THE SLEEPY LIFE
Bodypainting, soul on body.
(I don't know how, but it always ends up that someone I have just met starts talking to me about their innermost secrets, how much they earn, their battles and stories never before revealed to others.
Good listener or not, maybe subconsciously the soul of others sees something in me that I myself am still trying to understand and get to know.
"100 Stories of Japan" started a few days ago in my home, Tokyo, after a business dinner and coffee. A gorgeous girl with a story that dug deep inside made me utter the words "Can I paint you?" and then, "What is it about you that you wish me to express?" )
"THE SLEEPY LIFE"
There are places in the heart and soul that only we know. In a society that continually bombards us with images and a perfect lifestyle, dictated by timetables and stages that seem to chase us and by a clock that beats ever louder those minutes that chime decisively within each of us, grows the impossibility of identifying ourself in a present in which one feels imprisoned. Living a life that does not belong to us, and which in many cases leads to an inner depression from which it is difficult to escape.
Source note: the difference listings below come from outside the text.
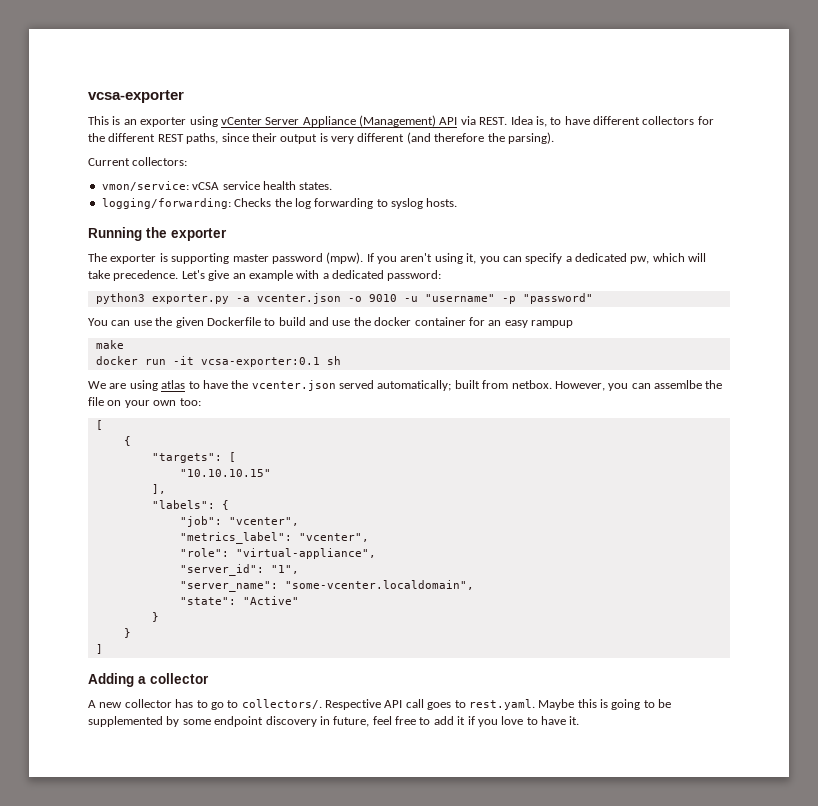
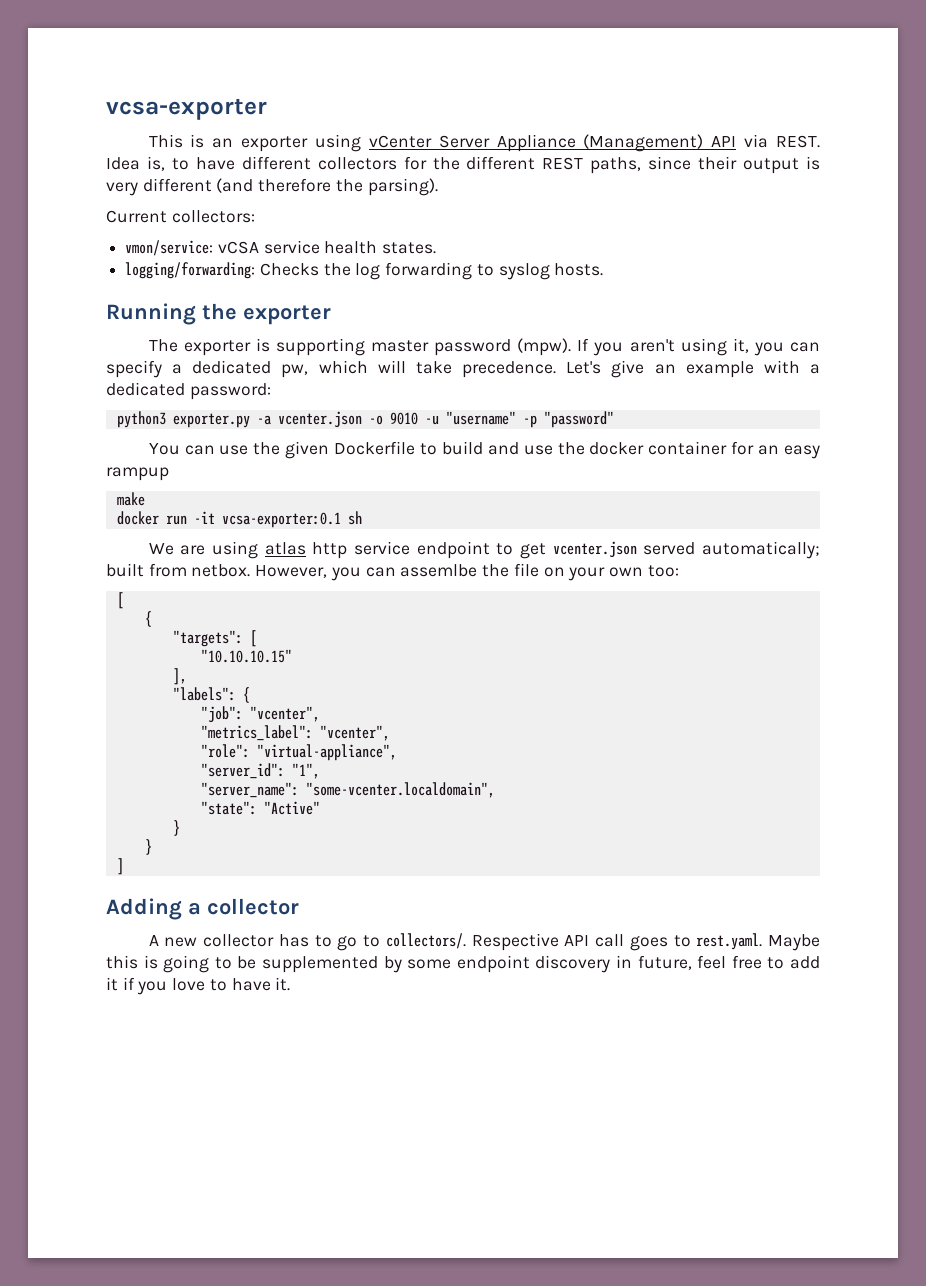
[188,380,249,389] to have the -> [312,541,546,559] http service endpoint to get

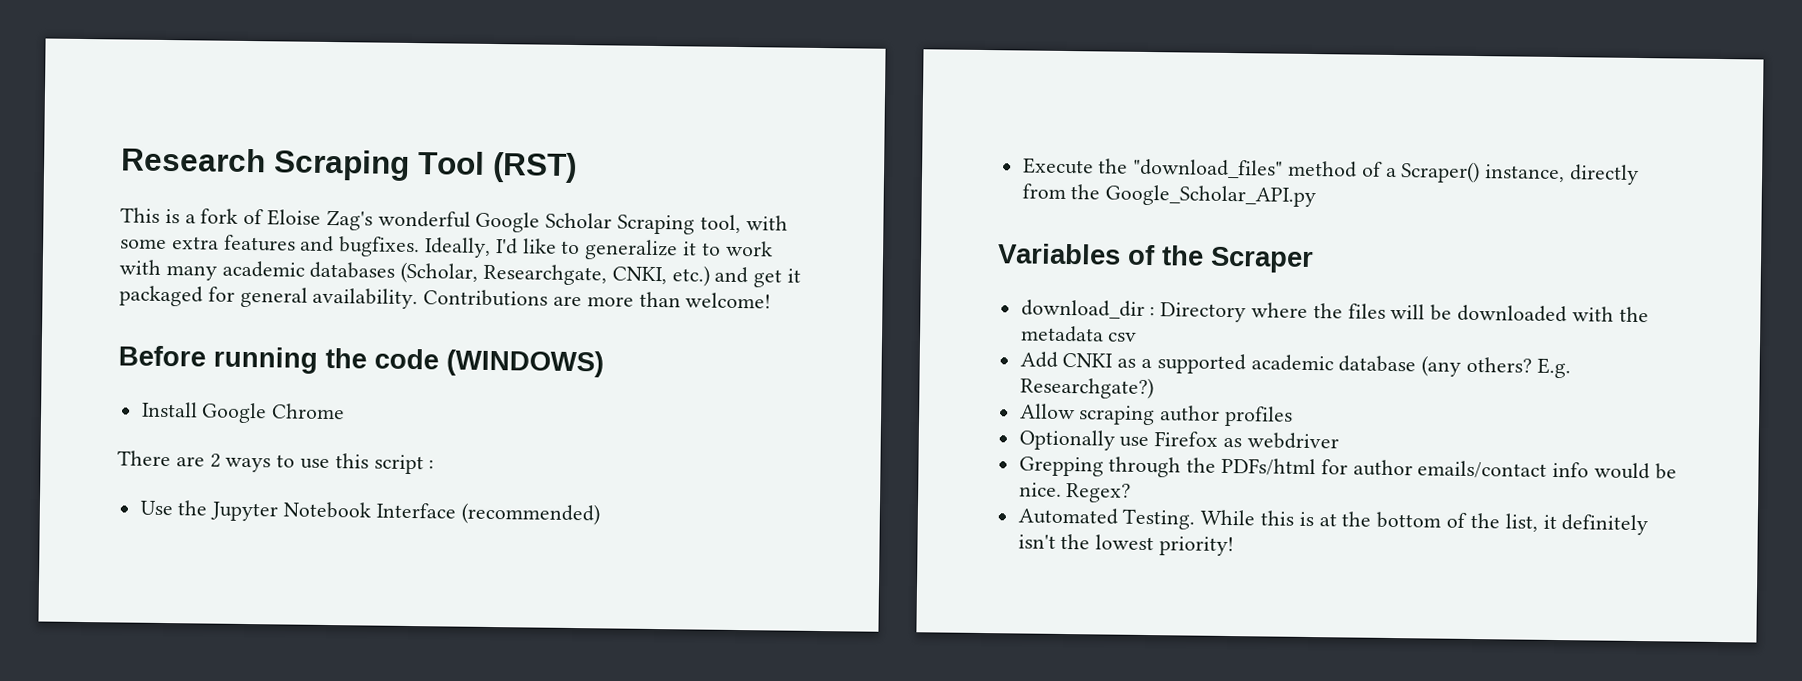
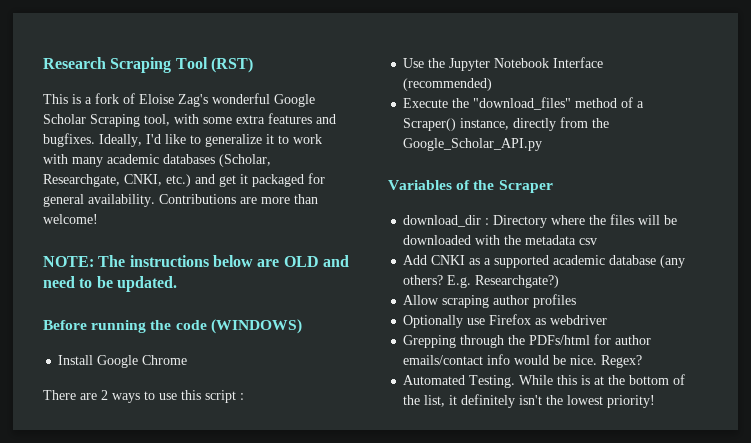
(772, 300) none -> [43,255,349,267] [43,276,177,292] // NOTE: The instructions below are OLD and need to be updated.

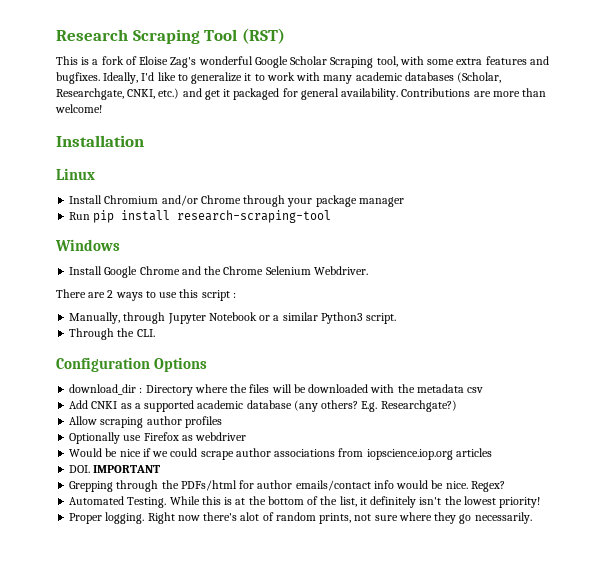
[43,255,349,267] [43,276,177,292] [43,319,302,334] [58,355,188,368] NOTE: The instructions below are OLD and need to be updated. // Before running the code (WINDOWS) // Install Google Chrome -> [56,135,144,147] [56,168,95,180] [69,195,404,207] [69,210,332,223] [55,239,120,251] [69,266,368,278] Installation // Linux // Install Chromium and/or Chrome through your package manager // Run pip install research-scraping-tool // Windows // Install Google Chrome and the Chrome Selenium Webdriver.
[403,57,604,71] [403,78,493,91] [403,97,645,110] [403,117,610,131] [403,138,543,151] [388,180,553,193] Use the Jupyter Notebook Interface (recommended) // Execute the "download_files" method of a Scraper() instance, directly from the Google_Scholar_API.py // Variables of the Scraper -> [69,312,397,324] [69,328,155,340] [56,357,208,372] Manually, through Jupyter Notebook or a similar Python3 script. // Through the CLI. // Configuration Options
(608, 320) none -> [69,448,492,460] [69,465,161,473] // Would be nice if we could scrape author associations from iopscience.iop.org articles // DOI. IMPORTANT
(656, 401) none -> [69,512,532,524] // Proper logging. Right now there's alot of random prints, not sure where they go necessarily.

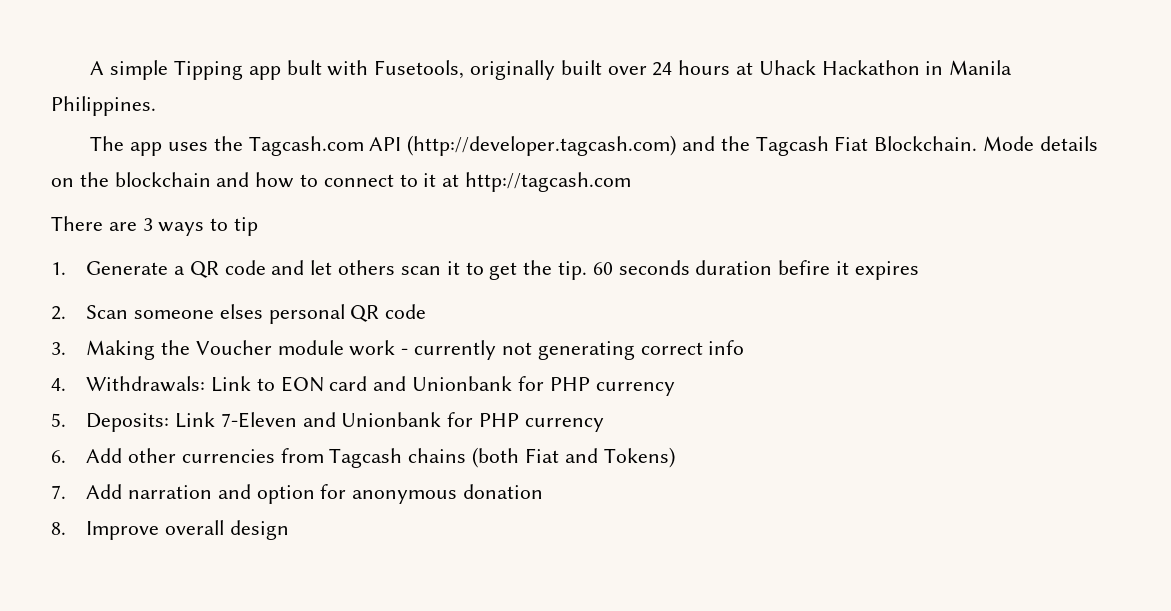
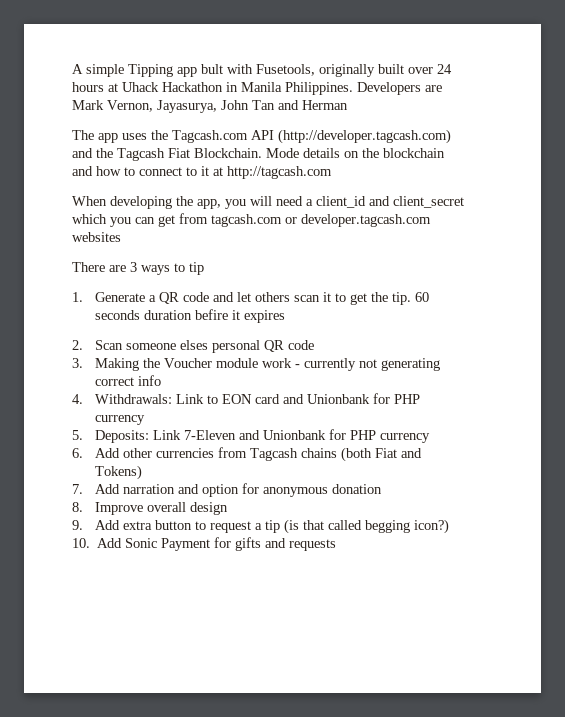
(156, 106) none -> [357,82,442,95] [72,100,348,113] Developers are Mark Vernon, Jayasurya, John Tan and Herman
(632, 182) none -> [72,196,464,209] [72,213,431,227] [72,232,121,242] // When developing the app, you will need a client_id and client_secret which you can get from tagcash.com or developer.tagcash.com websites
(289, 530) none -> [72,519,450,534] [72,537,337,551] // 9. Add extra button to request a tip (is that called begging icon?) // 10. Add Sonic Payment for gifts and requests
But there is no time to stop.
So every morning, after drinking your coffee and brushing your teeth, you take the mask you left on the bedside table the night before, put it on, and leave the house for a new day's work. But that object, which shows a radiant smile but encloses a dying soul, will sooner or later no longer be able to hide the inner turmoil that is growing exponentially. School, university, parental and cultural pressures, an imposed life that often does not fit. The head tries to convince itself that this is all well and good, the heart still beats strongly, but something inside is crumbling. Thirty years have passed, two of which have been soaked in a deep depression that has numbed passions, driven away friends and surrounded the body with self-destructive weapons ready to be used.
There are no easy paths, but only people who have drawn their strength from streets full of hills to climb and potholes, skinned knees, and broken legs. The wounds heal, but the scars are always there to remind us that if we have made it once, we can make it again.
At worst we'll have new ones to play tetris with.
There is no certainty about tomorrow, but after all have today.
What is it that you will do with this ‘one wild and precious life’?